## Instruction 1
In the records, reproduce the lines from the line with "Maruti Suzuki stock hits" up to and including the line with "First Published: Jan 15 2025 | 10:54 AM IST", substituting "MSME" for every occurrence of "SME" and leaving everything else unchanged.

## Document segment
◇ ◇ ◇ ◇ ◇ ◇ ◇
Now our data is ready to import into into PostgreSQL.

Before we can import our data, we need to create our PostgreSQL instance. We’ll create one locally using a compose file. This file allows us to define & configure all the services that our application needs.

services: 
  postgres_cpd: # postgres instance for CPD ETL pipeline
    image: postgres:16
    container_name: postgres_cpd_dev
    environment:
      POSTGRES_USER: ${POSTGRES_USER}
      POSTGRES_PASSWORD: ${POSTGRES_PASSWORD}
      POSTGRES_DB: cpd_db
    ports:
      - "5433:5432" # Postgres is already on port 5432 on my local machine
    volumes: 
      - pgdata_cpd:/var/lib/postgresql/data
    restart: unless-stopped
  pgadmin:
    image: dpage/pgadmin4
    container_name: pgadmin_dev
    environment:
      PGADMIN_DEFAULT_EMAIL: ${PGADMIN_DEFAULT_EMAIL}
      PGADMIN_DEFAULT_PASSWORD: ${PGADMIN_DEFAULT_PASSWORD}
    ports:
      - "8081:80"
    depends_on: # don't start pg_admin until our postgres instance is running
      - postgres_cpd 

volumes:
  pgdata_cpd: # all data for our postgres_cpd service will be stored here

There are two main services defined here:

postgres_cpd — This is our PostgreSQL instance where we’ll store our data.
pgadmin —DB admin platform which provides a GUI we can use to query data in our PostgreSQL database. Not functionally required, but useful for checking the data in our database. For more information on connecting to your PostgreSQL database in pgAdmin, click here.

Let’s highlight some important configuration for our postgres_cpd service:

container_name: postgres_cpd_dev -> Our service will run in a container (i.e. an isolated process) named postgres_cpd_dev. Docker generates random container names if you don’t specify this, so assigning a name will make it more straightforward to interact with the container.
environment: -> We create a Postgres user from credentials stored in our .env file. Additionally, we create a default database, cpd_dev.
ports: -> Our PostgreSQL service will listen on port 5432 within the container. However, we’ll map port 5433 on the host machine to port 5432 in the container, allowing us to connect to PostgreSQL from our host machine via port 5433.
volumes: -> Our service will store all its data (e.g. configuration, data files) under the following directory within the container: /var/lib/postgresql/data. We’ll mount this container directory to a named Docker volume stored on our local machine, pgdata_cpd. This allows us to persist the database data beyond the lifetime of the container.

Now that we’ve created our PostgreSQL instance, we can execute queries against it. Importing our data into PostgreSQL requires executing two queries against the database:

Creating the table that will store the data.
Loading our transformed data into that table.

Each time we execute a query against our PostgreSQL instance, we need to do the following:

Establish our connection to PostgreSQL.
Execute the query.
Commit the changes & close the connection.
◇ ◇ ◇ ◇ ◇ ◇ ◇
(Records from a data source)

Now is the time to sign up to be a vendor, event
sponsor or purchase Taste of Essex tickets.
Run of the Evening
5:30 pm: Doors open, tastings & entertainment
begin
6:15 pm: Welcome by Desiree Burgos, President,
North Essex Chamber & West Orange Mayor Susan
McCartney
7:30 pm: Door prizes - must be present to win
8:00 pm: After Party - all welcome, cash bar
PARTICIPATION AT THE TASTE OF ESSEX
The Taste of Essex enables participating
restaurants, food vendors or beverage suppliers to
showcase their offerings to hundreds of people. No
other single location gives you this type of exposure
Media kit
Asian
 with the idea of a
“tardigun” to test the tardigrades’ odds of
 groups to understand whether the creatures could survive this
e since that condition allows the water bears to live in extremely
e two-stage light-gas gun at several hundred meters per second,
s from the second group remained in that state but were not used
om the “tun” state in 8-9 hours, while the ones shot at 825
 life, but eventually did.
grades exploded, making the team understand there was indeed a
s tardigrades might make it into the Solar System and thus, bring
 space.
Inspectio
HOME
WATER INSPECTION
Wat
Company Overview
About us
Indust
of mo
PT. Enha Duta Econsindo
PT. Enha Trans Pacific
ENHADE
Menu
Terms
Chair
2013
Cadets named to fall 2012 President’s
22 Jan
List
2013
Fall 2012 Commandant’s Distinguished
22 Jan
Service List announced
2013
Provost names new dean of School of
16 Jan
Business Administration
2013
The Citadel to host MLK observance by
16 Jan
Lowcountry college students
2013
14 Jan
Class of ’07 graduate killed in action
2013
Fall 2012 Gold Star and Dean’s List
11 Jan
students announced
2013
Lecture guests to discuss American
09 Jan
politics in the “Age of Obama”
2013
◇ ◇ ◇ ◇ ◇ ◇ ◇
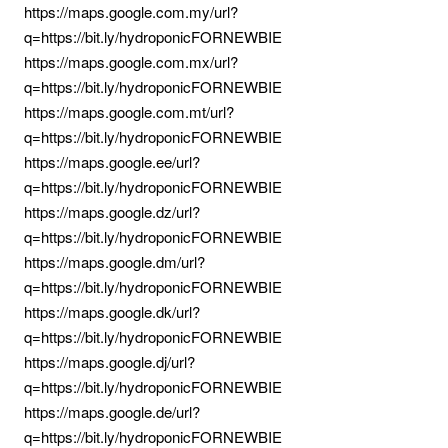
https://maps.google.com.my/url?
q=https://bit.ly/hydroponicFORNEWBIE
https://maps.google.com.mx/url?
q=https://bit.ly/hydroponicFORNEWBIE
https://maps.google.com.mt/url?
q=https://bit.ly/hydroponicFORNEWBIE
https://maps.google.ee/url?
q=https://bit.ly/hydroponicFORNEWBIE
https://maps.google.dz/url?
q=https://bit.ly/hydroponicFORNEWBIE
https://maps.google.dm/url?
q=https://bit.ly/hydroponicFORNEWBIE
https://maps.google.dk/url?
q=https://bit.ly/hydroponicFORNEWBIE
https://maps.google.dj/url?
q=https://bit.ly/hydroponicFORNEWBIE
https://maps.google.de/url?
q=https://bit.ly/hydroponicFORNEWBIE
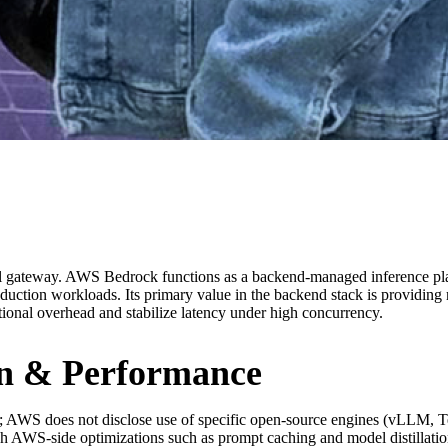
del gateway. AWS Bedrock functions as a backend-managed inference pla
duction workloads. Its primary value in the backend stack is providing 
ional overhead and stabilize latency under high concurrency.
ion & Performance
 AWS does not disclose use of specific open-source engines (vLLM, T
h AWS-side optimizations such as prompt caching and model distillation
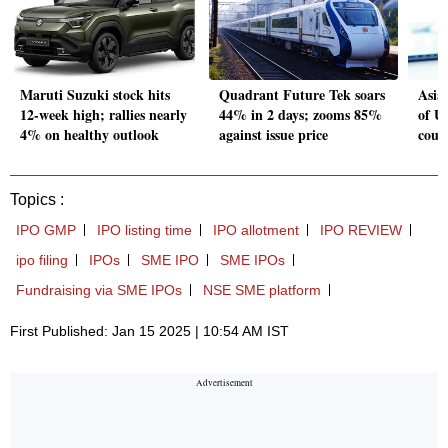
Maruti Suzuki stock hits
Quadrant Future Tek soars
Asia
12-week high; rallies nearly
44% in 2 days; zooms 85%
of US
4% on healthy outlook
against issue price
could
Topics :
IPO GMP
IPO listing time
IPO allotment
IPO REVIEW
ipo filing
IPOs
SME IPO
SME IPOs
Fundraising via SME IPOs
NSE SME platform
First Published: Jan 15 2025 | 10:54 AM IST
◇ ◇ ◇ ◇ ◇ ◇ ◇
## Instruction 2
Answer these questions using the PostgreSQL setup walkthrough.
(a) Which host port is mapped to port 5432 in the container?
(b) Which image does the pgadmin service use?
(c) What name is assigned to the container in which the postgres_cpd service runs?

## Output 1
Maruti Suzuki stock hits
Quadrant Future Tek soars
Asia
12-week high; rallies nearly
44% in 2 days; zooms 85%
of US
4% on healthy outlook
against issue price
could
Topics :
IPO GMP
IPO listing time
IPO allotment
IPO REVIEW
ipo filing
IPOs
MSME IPO
MSME IPOs
Fundraising via MSME IPOs
NSE MSME platform
First Published: Jan 15 2025 | 10:54 AM IST

## Output 2
(a) Port 5433.
(b) dpage/pgadmin4.
(c) postgres_cpd_dev.